These are difficult times.
The hardest I’ve ever seen.
(It is what it is.)
I’m writing on Thursday, as usual, which means yesterday was President Biden’s inauguration, marking the end of one of the darkest periods in American history.
Honestly, I’m so sick of thinking about you-know-who that I’ll try to keep his name out of this column as much as possible, going forward.
It’s like Voldemort, when almost all the wizards in the Wizarding world preferred uttering “he who shall not be named.”
We’ll try that here for now.
Because this week, this moment, should be about new beginnings.
But I’ve seen mentioned with regularity on social media in the last few days, (and I’ve been telling people for weeks now,) much of America is suffering from PTSD.
All the hate, the constantly-aroused feelings, the unexpressed sadness, the repressed rage.
The frustration at our inability to do anything, on an individual level, to stop the Covid death count from going higher.
And higher still.
We’re now past 400,000 dead here in the US, and President Biden is predicting we’ll hit half a million corpses before too long.
How do we even process numbers like that?
Mostly, I feel numb.
The fight has left me for the moment, and I know many people who feel the same.
So this afternoon, after doing seven portfolio reviews in the morning for LACP, (which means I get to share more photo portfolios with you in the future,) I found myself empty.
I tried to look at a book submission to write this review, a book I’ll definitely feature soon, but my brain couldn’t focus on the words. (It required a lot of reading.)
Instead, I utilized my trusty trick of staring at my bookshelf, asking the heavens above for some help.
Would anything jump out at me?
Anything that might make me feel better, or give me the opportunity to share some peace with you?
Because if I’ve realized anything in the last couple of weeks, it’s that a lot of people read this column, and over the years have come to care about me, and what I write here.
Two weeks ago, I admitted I hit an inflection point in my marriage, and my wife and I would figure things out, or we wouldn’t.
No more dicking around.
In the 14 days since, (including 10 seconds ago, when a text just came in from a friend in Rhode Island,) the amount of people who have called or written to offer support, and check on me, has been one of the best things that’s ever happened.
Thank you so much!
Jessie and I decided we would not let all these external stresses from a crazy world break us up, so we’re forging ahead.
Still, the drama comes at us from other places, and just today, one of the people I reviewed went ape-shit, yelling and screaming, as if it were my job to eat the shit.
Please remember, the energy we put into the world affects so many other people.

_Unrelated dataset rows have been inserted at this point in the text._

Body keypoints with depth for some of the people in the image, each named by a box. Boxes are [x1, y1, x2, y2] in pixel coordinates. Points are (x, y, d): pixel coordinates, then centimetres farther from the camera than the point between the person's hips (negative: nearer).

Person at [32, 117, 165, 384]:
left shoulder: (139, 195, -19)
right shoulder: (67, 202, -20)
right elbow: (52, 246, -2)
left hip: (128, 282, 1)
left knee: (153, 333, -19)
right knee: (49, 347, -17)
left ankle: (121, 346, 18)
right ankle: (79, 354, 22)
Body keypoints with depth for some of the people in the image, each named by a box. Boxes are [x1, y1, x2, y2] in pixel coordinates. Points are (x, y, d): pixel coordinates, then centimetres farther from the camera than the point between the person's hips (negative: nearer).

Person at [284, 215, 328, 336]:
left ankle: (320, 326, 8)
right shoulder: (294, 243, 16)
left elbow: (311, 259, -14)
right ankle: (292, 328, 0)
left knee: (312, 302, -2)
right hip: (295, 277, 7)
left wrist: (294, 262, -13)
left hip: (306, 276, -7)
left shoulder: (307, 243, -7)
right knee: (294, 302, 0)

If you feel bad, and dump it on others, that creates a chain reaction.
After 5 years of incessant negativity from you-know-who, amplified 1000 times via Twitter, Facebook, TV, radio, and every other form of mass communication, it only makes sense that we’d all be wounded.
Ready for President Biden, his diverse team of professionals, and that amazing young poet, Amanda Gorman, to give us some positivity juice.
That, however, is only the electric shock needed to restart our hearts.
The real healing will take a while.
So, as luck would have it, I looked at my book shelf and spotted one of my all-time favorite books; “Cultivated Landscapes,” an exhibition catalogue from the Metropolitan Museum of Art. (Shout out to the Met!)
It features work from a show I once saw, of a collection of Chinese landscape paintings, which is a historical genre that has always inspired me.
These ancient paintings and scrolls are some of the most peaceful, meditative, quiet, lovely, magnificent pieces of art you will see.
The calming, Buddhist juju literally jumps off the page.
As bad as I felt when I opened the book, within minutes, I felt a bit better.
Because making art helps us manage our stress, and process our emotions.
It also takes our mind off things, for a little while.
And looking at art can serve the same purpose.
So no, it’s not a photo book today. But it is a gift from me to you. (Sharing something I care about, and love.)